[PASSAGE FOR REVIEW]
Entry Date:
May 2, 2002

Promoting Portability in Dialogue Management and Modeling

Principal Investigator Stephanie Seneff

Co-investigator James Glass


Dialogue modeling is a key component of every application developed by the poken Language Systems (SLS) Group. It is the role of the dialogue manager to evaluate the relevance and completenss of the user's request, retrieve the requested information from the database and format an appropriate reply in the form of a semantic frame. The dialogue utilizes an ordered set of rules to guide its actions. The execution of specific dialogue actions is dependent on the current state of a dialogue frame containing all relevant information pertaining to the user's request. The dialogue modeling tools created by the SLS group enable developers to construct complex mixed-initiative dialogue systems.

One of the hardest parts of designing and building a conversational system is configuring and coding the dialogue manager. Components such as the speech recognition and language understanding have both been modularized, with domain-specific information contained in external files and models. Speechbuilder was designed to make these two components even easier to configure, with a Web-based graphical interface to help developers write grammars and create language models for recognizers. However, dialogue management has resisted this push towards portability and modularity, since its role in planning and response generation was considered ultimately too domain-dependent.

[SUPPLIED INFORMATION]
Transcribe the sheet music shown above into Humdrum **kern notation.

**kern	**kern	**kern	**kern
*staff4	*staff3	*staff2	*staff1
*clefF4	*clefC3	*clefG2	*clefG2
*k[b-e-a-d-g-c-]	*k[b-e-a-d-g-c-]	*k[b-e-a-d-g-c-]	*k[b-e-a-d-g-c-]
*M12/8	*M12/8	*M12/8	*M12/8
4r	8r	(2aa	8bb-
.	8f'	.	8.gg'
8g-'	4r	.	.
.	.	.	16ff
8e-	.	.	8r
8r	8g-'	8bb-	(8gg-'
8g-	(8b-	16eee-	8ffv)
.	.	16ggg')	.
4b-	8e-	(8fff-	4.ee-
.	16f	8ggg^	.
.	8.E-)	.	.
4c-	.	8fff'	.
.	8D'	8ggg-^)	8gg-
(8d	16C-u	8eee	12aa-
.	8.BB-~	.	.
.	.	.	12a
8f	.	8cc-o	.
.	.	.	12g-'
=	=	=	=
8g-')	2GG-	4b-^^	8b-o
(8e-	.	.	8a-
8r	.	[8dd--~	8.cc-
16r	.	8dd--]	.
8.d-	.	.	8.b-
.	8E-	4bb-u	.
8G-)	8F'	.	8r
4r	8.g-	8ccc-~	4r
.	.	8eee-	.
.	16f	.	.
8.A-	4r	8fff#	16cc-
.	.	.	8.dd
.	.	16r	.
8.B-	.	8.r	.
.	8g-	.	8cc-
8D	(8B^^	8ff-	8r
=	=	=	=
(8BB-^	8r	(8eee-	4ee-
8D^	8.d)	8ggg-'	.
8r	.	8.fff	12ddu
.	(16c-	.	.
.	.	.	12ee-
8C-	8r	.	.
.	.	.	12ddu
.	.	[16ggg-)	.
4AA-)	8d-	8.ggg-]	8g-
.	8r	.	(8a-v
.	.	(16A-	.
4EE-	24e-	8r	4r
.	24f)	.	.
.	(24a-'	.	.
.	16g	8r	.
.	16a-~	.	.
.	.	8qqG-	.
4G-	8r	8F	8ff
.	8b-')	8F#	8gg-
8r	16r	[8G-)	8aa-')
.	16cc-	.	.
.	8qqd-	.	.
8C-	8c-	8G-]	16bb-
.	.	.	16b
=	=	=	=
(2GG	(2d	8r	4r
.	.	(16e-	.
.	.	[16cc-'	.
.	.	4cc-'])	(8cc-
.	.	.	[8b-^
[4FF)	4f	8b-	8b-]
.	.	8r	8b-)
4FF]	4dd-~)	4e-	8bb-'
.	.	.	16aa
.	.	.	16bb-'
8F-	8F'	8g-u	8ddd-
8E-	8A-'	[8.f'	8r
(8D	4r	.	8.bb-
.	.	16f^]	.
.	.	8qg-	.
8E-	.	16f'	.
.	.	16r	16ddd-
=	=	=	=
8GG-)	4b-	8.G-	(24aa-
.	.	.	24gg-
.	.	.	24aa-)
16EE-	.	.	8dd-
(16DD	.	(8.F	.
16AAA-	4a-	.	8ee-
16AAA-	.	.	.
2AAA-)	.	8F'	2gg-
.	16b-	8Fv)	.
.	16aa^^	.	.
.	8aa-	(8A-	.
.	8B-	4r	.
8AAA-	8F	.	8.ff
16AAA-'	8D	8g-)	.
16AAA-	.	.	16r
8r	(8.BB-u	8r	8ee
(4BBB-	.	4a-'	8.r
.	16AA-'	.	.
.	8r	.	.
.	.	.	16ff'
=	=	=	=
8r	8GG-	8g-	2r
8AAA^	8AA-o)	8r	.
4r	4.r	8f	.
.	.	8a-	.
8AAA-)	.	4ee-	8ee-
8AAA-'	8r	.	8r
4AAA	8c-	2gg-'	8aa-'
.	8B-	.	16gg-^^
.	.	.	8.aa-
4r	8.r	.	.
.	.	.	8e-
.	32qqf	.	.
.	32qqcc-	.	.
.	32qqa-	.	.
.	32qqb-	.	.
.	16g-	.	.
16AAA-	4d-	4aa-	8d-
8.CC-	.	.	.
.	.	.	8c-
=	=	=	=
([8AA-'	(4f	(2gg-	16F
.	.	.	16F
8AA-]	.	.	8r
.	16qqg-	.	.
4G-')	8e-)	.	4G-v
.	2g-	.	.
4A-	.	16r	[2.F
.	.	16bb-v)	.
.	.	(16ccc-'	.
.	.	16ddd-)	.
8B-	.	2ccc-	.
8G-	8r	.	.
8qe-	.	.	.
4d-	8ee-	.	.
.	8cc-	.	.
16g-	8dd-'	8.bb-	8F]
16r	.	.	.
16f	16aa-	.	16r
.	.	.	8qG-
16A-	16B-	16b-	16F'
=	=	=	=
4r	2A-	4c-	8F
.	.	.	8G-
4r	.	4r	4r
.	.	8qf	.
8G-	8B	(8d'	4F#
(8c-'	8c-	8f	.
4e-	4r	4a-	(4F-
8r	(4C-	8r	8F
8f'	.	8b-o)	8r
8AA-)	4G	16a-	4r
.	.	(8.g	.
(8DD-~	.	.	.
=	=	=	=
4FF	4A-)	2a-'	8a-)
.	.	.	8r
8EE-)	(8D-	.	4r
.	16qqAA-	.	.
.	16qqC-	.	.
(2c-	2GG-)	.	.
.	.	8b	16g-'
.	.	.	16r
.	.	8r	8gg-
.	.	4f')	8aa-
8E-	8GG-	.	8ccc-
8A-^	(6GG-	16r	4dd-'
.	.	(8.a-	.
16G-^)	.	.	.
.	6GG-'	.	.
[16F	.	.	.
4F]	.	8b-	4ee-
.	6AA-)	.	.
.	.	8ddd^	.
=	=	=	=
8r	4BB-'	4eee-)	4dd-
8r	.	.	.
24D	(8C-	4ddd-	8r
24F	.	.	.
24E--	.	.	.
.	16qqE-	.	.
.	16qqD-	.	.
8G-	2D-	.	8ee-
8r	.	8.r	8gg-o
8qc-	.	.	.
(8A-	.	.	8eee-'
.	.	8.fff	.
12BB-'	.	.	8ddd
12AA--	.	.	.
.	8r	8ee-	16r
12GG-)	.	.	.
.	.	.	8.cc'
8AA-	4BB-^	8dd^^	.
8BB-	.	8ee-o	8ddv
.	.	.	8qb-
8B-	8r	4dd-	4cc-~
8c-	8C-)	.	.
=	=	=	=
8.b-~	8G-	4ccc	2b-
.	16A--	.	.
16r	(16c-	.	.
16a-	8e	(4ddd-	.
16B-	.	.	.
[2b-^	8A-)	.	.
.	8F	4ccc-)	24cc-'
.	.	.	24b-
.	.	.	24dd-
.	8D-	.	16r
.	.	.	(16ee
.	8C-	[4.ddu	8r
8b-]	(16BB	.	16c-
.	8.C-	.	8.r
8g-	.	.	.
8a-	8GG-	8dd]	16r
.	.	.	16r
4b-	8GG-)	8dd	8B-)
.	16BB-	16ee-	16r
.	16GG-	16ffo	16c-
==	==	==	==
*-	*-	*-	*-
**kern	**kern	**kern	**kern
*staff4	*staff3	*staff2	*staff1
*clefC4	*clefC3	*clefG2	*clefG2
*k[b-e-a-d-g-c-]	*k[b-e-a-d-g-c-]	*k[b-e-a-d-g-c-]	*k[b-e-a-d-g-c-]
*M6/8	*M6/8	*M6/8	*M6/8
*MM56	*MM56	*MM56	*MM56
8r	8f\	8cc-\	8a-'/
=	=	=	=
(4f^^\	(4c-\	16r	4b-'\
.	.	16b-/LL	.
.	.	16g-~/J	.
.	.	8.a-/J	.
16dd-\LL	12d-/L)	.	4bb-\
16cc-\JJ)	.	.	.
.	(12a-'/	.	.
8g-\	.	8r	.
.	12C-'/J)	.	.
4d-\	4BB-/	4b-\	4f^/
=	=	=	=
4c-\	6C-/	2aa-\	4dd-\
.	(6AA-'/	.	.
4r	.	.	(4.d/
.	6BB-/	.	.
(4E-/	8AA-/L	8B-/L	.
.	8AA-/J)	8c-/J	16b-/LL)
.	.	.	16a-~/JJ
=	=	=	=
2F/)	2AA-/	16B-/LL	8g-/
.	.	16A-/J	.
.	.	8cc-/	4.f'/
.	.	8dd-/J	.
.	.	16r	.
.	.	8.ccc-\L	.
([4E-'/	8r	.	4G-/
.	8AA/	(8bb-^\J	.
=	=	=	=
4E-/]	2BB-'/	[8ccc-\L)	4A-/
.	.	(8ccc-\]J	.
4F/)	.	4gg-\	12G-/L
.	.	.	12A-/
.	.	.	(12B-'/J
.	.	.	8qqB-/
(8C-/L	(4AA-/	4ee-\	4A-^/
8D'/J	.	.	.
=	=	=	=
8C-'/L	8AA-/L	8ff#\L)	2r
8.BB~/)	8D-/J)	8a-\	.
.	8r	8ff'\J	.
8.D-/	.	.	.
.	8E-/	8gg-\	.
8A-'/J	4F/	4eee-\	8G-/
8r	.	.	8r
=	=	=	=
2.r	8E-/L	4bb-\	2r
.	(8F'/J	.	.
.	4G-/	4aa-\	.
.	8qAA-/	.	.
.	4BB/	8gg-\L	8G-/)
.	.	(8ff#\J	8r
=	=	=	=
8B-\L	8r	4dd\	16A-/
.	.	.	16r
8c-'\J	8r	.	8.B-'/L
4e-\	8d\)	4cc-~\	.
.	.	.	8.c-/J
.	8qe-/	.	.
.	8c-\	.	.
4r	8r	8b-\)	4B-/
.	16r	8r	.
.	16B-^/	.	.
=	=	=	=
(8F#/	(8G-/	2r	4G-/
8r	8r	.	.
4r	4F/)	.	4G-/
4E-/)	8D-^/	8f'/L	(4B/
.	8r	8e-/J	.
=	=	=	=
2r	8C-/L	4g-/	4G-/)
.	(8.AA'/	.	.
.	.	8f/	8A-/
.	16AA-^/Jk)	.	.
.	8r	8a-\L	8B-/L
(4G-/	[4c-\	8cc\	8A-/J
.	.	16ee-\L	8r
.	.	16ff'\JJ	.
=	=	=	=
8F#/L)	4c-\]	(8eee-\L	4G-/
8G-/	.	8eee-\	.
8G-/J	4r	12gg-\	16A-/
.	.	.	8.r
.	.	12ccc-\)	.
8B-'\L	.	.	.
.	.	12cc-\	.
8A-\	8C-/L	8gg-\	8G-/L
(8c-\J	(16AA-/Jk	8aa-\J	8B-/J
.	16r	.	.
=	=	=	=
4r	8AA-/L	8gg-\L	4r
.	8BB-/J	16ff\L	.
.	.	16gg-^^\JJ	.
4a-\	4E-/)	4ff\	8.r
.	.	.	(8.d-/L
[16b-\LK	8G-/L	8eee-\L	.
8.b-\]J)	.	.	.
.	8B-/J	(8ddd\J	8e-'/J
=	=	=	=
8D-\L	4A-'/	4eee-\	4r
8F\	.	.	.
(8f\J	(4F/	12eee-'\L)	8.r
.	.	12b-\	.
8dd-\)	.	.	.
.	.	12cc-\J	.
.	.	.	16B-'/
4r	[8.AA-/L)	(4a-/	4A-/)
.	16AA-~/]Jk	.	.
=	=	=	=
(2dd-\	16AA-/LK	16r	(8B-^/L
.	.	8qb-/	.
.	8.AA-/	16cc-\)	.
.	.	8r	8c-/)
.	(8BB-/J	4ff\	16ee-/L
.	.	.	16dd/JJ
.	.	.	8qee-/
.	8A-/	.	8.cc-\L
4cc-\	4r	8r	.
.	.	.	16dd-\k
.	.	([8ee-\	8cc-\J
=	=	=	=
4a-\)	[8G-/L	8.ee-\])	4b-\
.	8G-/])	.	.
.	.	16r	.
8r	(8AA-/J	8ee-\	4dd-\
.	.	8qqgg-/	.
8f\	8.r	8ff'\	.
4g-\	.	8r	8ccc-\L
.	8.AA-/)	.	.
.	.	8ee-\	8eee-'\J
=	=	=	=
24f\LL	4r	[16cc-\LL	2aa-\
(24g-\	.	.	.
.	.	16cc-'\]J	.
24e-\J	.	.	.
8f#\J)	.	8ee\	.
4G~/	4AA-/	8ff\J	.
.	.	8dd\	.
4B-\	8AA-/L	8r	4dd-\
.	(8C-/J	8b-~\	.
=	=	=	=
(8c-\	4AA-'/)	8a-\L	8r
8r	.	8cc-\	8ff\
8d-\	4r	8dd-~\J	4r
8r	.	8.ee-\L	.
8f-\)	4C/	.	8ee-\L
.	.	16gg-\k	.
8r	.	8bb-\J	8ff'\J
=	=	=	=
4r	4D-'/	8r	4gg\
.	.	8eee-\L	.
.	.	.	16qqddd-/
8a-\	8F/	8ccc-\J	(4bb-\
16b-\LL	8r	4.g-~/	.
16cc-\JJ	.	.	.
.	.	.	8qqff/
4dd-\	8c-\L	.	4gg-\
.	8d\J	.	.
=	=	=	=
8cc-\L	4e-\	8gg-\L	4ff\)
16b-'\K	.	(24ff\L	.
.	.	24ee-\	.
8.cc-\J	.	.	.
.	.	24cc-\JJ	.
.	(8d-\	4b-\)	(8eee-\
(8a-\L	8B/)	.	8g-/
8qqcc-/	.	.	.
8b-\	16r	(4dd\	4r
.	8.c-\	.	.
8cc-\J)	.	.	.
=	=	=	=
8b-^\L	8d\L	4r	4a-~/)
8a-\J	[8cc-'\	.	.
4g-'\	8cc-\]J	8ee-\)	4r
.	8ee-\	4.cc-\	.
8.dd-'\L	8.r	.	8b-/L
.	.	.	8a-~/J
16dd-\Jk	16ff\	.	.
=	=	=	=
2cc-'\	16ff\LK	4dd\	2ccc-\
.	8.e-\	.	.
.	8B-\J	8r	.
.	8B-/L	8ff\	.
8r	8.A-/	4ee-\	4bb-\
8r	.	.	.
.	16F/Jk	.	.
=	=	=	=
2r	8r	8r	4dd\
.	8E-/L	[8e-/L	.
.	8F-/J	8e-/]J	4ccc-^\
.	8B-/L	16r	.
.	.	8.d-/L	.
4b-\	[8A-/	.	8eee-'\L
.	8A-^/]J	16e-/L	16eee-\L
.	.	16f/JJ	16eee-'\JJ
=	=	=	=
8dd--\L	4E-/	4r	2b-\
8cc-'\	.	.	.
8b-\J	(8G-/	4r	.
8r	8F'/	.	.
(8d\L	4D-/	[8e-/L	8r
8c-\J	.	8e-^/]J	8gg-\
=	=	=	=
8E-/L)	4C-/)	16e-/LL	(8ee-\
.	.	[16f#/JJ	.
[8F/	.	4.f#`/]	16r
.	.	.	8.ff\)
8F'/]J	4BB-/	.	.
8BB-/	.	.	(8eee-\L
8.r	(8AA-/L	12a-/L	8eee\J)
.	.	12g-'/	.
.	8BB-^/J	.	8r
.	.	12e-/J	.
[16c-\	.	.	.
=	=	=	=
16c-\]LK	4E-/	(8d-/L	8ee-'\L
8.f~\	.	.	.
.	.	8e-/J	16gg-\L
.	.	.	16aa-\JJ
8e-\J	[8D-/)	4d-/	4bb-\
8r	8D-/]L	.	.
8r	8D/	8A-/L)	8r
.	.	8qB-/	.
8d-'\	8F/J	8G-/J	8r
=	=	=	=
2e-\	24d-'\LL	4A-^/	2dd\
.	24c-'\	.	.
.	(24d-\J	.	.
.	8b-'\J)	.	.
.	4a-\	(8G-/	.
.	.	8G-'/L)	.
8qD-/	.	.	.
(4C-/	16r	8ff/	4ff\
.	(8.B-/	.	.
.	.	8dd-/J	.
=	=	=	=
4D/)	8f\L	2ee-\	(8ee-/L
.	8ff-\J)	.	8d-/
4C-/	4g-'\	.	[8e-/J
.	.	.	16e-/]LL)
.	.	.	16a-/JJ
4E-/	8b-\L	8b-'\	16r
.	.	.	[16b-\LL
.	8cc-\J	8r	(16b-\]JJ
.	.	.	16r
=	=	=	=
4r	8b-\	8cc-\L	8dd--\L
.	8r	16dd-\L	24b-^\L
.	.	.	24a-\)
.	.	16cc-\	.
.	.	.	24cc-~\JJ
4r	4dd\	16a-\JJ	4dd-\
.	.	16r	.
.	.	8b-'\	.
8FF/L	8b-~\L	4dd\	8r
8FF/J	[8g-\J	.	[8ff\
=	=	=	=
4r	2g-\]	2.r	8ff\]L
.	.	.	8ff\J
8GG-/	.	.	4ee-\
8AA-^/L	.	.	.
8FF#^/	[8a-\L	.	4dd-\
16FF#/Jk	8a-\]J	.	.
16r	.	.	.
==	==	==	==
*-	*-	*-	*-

[TASK A]
Answer these questions about the passage on dialogue management portability, one per line:
(i) Who is named as co-investigator?
(ii) What guides the dialogue's actions?
(iii) What kind of interface does Speechbuilder offer developers?
[TASK B]
In one to three sentences, explain why the passage on dialogue management portability says dialogue management has resisted the move toward portability and modularity.

[TASK SOLUTION A]
(i) James Glass
(ii) An ordered set of rules
(iii) A Web-based graphical interface

[TASK SOLUTION B]
Dialogue management has resisted portability and modularity because its role in planning and response generation was considered ultimately too domain-dependent.